Casablanca accueille la première édition de Gitex Future Health Africa, vitrine des stratégies marocaines pour structurer un pôle régional de santé et d’innovation.
Casablanca a donné, lundi 4 mai, le coup d’envoi de la première édition de Gitex Future Health Africa, organisée jusqu’au 6 mai, selon le ministère marocain de la Santé et de la Protection sociale.
L’événement réunit décideurs publics, investisseurs, industriels et startups autour de la transformation des systèmes de santé africains, avec une forte composante technologique. Cette initiative s’inscrit dans la dynamique engagée par le Royaume pour moderniser son offre de soins et renforcer son positionnement continental.
Dans la continuité de cette orientation, le ministre de la Santé Amine Tahraoui a souligné, lors de l’ouverture, le déséquilibre structurel entre poids démographique et dépenses sanitaires en Afrique.
«L’Afrique représente 17% de la population mondiale et moins de 3% des dépenses mondiales de santé», a-t-il déclaré, estimant que cet écart constitue un potentiel de développement. Il a mis en avant la convergence entre politiques publiques, innovation et mobilisation d’acteurs privés, affirmant que «la création d’un événement de référence» répond à un besoin d’accélération et de structuration du secteur.
Ce positionnement s’appuie sur des avancées nationales mises en avant par les autorités, notamment la généralisation de l’Assurance maladie obligatoire et l’expansion des infrastructures hospitalières.
Le ministre marocain a évoqué une accélération des constructions d’hôpitaux et le déploiement d’outils numériques tels que la télémédecine et l’intelligence artificielle, désormais intégrés aux pratiques médicales. La question centrale, selon lui, porte sur la capacité des systèmes à absorber ces innovations à grande échelle.
Par prolongement, les organisateurs mettent en avant une ambition continentale articulée autour de la coopération. Les autorités marocaines plaident pour une coordination accrue entre pays africains, incluant la mise en place d’un marché du médicament, le développement de capacités vaccinales et le partage de données épidémiologiques. «La souveraineté sanitaire africaine passe par la coordination», a insisté Amine Tahraoui, soulignant la dimension collective des enjeux.

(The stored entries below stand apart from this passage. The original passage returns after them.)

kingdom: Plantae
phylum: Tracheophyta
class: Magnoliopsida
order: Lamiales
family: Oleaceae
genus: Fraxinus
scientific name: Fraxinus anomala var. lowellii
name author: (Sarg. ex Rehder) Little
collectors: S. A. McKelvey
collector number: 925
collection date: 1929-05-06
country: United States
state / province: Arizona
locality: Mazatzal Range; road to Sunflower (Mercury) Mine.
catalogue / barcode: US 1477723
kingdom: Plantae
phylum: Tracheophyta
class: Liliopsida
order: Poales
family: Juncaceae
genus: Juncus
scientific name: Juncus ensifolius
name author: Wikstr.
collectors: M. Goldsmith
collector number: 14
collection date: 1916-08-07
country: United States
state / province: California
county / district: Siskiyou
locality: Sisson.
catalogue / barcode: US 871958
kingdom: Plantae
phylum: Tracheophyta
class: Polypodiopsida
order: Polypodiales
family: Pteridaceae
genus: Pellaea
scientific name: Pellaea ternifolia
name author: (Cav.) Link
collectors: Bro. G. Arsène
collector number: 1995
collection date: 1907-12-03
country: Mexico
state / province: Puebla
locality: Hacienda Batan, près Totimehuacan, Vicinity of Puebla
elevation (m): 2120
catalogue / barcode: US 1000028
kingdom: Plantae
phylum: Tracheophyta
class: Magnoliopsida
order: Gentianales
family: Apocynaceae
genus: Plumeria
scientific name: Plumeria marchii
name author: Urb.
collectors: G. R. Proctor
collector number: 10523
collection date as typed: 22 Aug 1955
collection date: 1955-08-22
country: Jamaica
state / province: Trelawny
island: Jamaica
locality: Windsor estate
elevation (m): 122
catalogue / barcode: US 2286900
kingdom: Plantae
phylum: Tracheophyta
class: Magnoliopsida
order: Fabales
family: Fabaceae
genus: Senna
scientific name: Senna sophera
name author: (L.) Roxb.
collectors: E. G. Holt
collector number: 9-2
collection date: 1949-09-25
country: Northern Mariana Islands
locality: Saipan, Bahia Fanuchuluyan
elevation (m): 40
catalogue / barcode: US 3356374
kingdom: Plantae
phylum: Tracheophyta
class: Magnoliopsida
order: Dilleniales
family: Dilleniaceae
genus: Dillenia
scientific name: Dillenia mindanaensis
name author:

Dans cette logique, la Fondation Mohammed VI des sciences et de la santé a rappelé, par la voix de Younes Bjijou, que la réforme du système marocain repose sur des objectifs d’accès universel et de réduction des inégalités. L’intégration des technologies, notamment l’intelligence artificielle, est présentée comme un levier d’amélioration du diagnostic et de la prise en charge, avec une vigilance sur les risques de fracture numérique.
Enfin, la participation de près de 200 exposants issus d’une trentaine de pays, ainsi que la présence de fonds d’investissement internationaux, illustre l’intérêt croissant pour le marché marocain de la santé.
Les startups positionnent le Royaume comme une base d’expansion vers l’Afrique, notamment dans l’e-santé et les dispositifs médicaux. Les échanges et rencontres prévues visent à traduire ces interactions en projets concrets, dans un environnement où l’enjeu dépasse désormais les annonces pour se concentrer sur la mise en œuvre.